Herr Leo musterte sie.

»Bertha,« sagte die gnädige Frau erregt, »das ist doch schrecklich! Mir fehlt schon wieder etwas von dem Eingemachten; ich habe es doch heute mittag selbst fortgestellt. Jetzt, wo ich es fürs Abendbrot herausgeben will, meine ich ordentlich Fingerspuren darin zu bemerken. Ekelhaft! Ich bin ganz krank davon!«

Bertha errötete tief. »Das is mir furchtbar unangenehm, gnäd'ge Frau! Ich kann wirklich nich dafür!«

»Das weiß ich, das weiß ich, mein Kind! Aber ich muß Sie doch fragen. Ich bin ganz unglücklich – nein, daß die Menschen so sein können! Das ist nun schon die dritte Köchin in letzter Zeit! Sagen Sie, Bertha, haben Sie irgendwie bemerkt, daß die neue unehrlich ist?«

Bertha zögerte mit der Antwort.

»Ich hoffe doch, Bertha, daß Sie mehr zu Ihrer Herrschaft halten, als zu den Dienstboten. Sagen Sie mir ganz aufrichtig, was Sie denken!«

Das Mädchen heftete die schönen, blauen Augen auf die Herrin. »Ich weiß, was ich gnäd'ge Frau schuldig bin. Aber man möchte doch niemand verdächtigen. Ich habe die Marie für ganz ehrlich gehalten,« – sie machte eine Pause, als ob sie überlege, und setzte dann rasch hinzu – »ich glaube das auch noch. Ich weiß nich, wie's zugeht, ich denke immer,« – sie stockte.

»Nun, was denken Sie?«

Bertha lächelte fein. »Gnäd'ge Frau müssen's nich übel nehmen, aber gnäd'ge Frau haben so viel im Kopf, gnäd'ge Frau vergessen von einem Tag zum andren, was da im Schrank steht. Nich mal unsereiner kann sich das ja so genau merken!«

Der Sohn lachte. »Sehr richtig! Mama, ich bitte dich, wird sich eine wohl so viel Umstände machen, in deinem Schrank zu naschen, die draußen die Sachen selber kocht?!«

Ein rascher, stutziger Blick Berthas streifte den jungen Mann.
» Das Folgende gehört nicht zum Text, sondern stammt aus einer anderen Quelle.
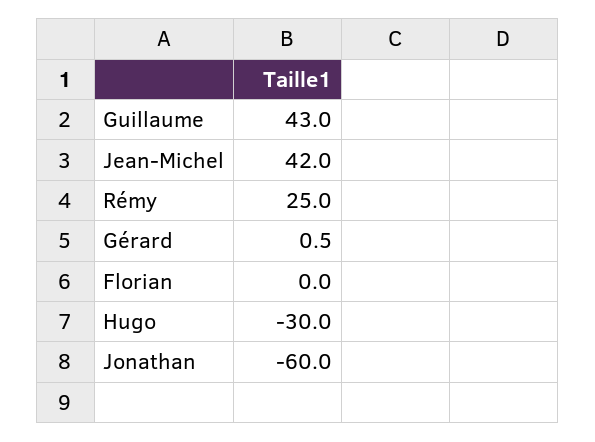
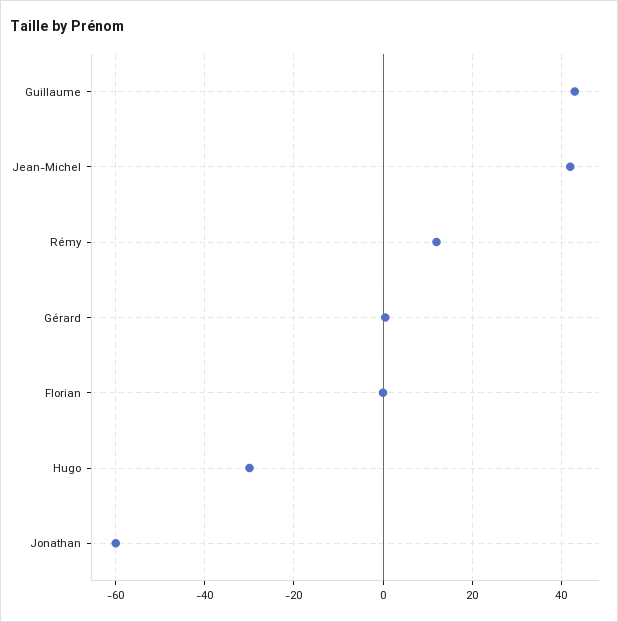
Rémy: 25 -> 12

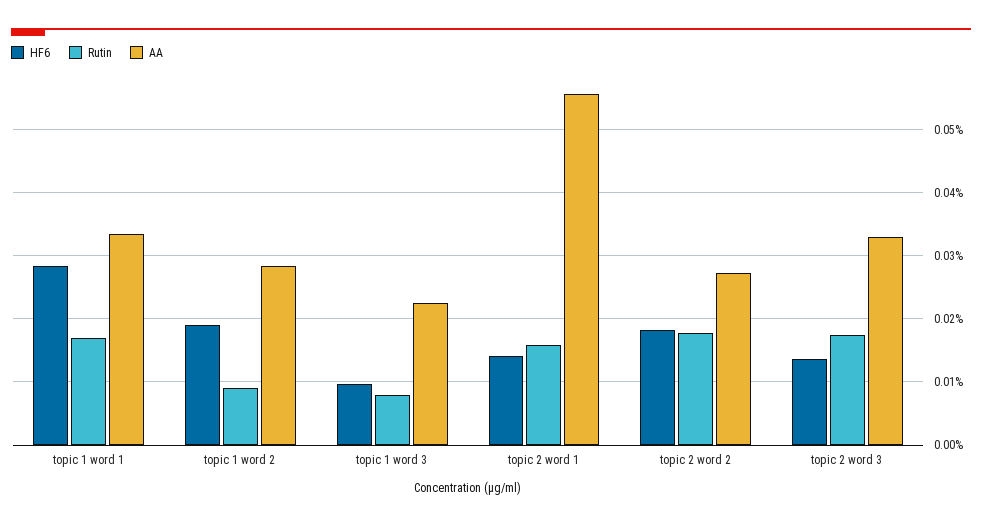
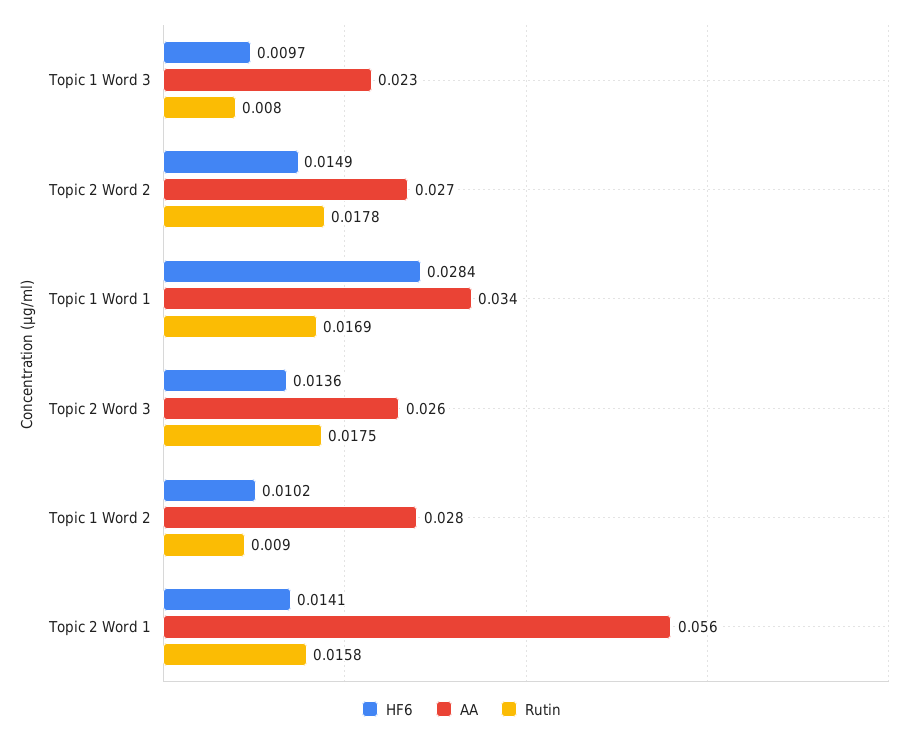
HF6, topic 1 word 2: 0.019 -> 0.0102
HF6, topic 2 word 2: 0.018 -> 0.0149
AA, topic 2 word 3: 0.033 -> 0.026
»Da mußt du ganz wo anders suchen, Mama!«

»Ich bringe aber doch sehr vieles vom Konditor mit,« beharrte Frau Selinger. »Neulich die petits fours waren von Hövell und jetzt das Eingemachte: französische Konserve von Lindstedt.«

Der Sohn warf ein Bein über das andere. »Na und wenn schon! Bagatellen, Mama!«

»Ich glaube auch, gnäd'ge Frau irren sich bestimmt,« sagte Bertha sehr ernsthaft. Und dann hob sie mit ihren schlanken Armen das schwere silberne Tablett mit Teegeschirr und trug es zur Tür. Aufmerksam hielt sie den Blick unter den goldigen Wimpern darauf geheftet; kein Löffelchen klirrte.